**Task objective:**
Answer these questions about the forum thread below:
1. According to tsc422, how many loads from the same company must be delivered before a driver can be hired at a hotel?
2. What does beefers1 say knocked-down lampposts can cause?
3. According to beautifulnoise, what happens when a driver is assigned with a trailer suited to the cargo?

It's a bug, not a cheat.


----------



## tsc422

The Legitimate way to do it without messing with the config files which seems like the only way most of the people seem to finish this game, is to drive 3 loads from the same company.(Not necessarily same city But same company. After you deliver the third load THEN go to a hotel and when the screen pops up to pay to sleep below it there will be a Driver waiting to be hired. I believe after that You need to drive another three loads to get a 3rd driver but not positive, Im still trying to make enough money to buy a third truck before I hire my third driver. Hope you enjoy the game.


----------



## Chathura333

I can assign a driver and a truck without a trailer. But what are the benefits if I assign them WITH a trailer?


----------



## -WOLF-

has anyone managed to flip their truck? I did it one time and it made me restart

also, does anyone know if there's a way to sleep while on the road, like sleep in the cab? it is very annoying to have to find a hotel sometimes


----------



## beautifulnoise

As far as I remember, if you assign a driver, with a trailer suited for what he will be receiving, the amount he brings in per load will be much greater.


----------



## Desertsoulz

Anyone have a tutorial on how to mod the maps in this game? I been searching all over for one but can't seem to find one.


----------



## ptrhip

beefers1 said:


> Well, the graphics are definitely improved. you can see drivers in their cars, and there are more vehicle models. Lampposts are now destructible, and if you knock them down they can create a serious traffic jam. Cars behave more realistically, and so are traffic laws. You no longer get penalized for running a yellow light, but i still wish that you can turn right through a red light (i'm pretty sure it's legal in most states and provinces).


i am a real life trucker. Most componeys do not encourage right turns on red because of the wide right turns a truck has to make. Thats also the side of the truck that when they turn they can not see at all.


----------



## shotgn

ptrhip said:


> i am a real life trucker. Most componeys do not encourage right turns on red because of the wide right turns a truck has to make. Thats also the side of the truck that when they turn they can not see at all.

**Exercise data:**
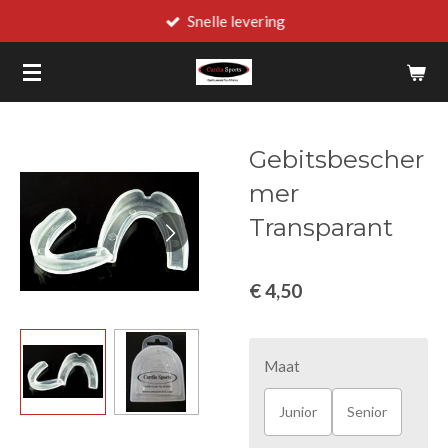
Snelle levering
Ga
direct
naar
de
hoofdinhoud
Gebitsbescher
mer
Transparant
€ 4,50
Maat
Junior
Senior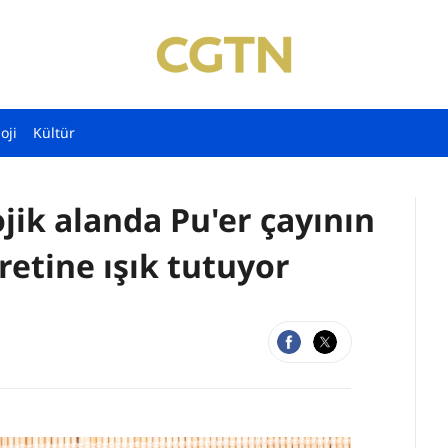
oji
Kültür
ojik alanda Pu'er çayının
aretine ışık tutuyor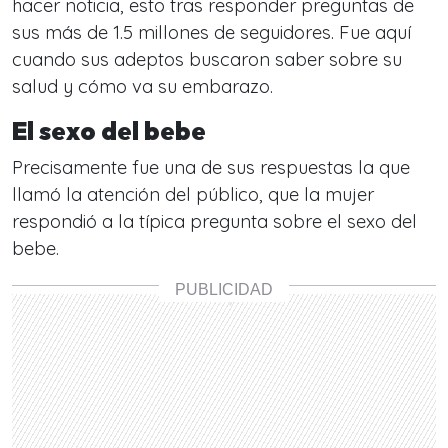
hacer noticia, esto tras responder preguntas de
sus más de 1.5 millones de seguidores. Fue aquí
cuando sus adeptos buscaron saber sobre su
salud y cómo va su embarazo.
El sexo del bebe
Precisamente fue una de sus respuestas la que
llamó la atención del público, que la mujer
respondió a la típica pregunta sobre el sexo del
bebe.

**Output for this exercise:**
1. Three loads.
2. A serious traffic jam.
3. The amount the driver brings in per load will be much greater.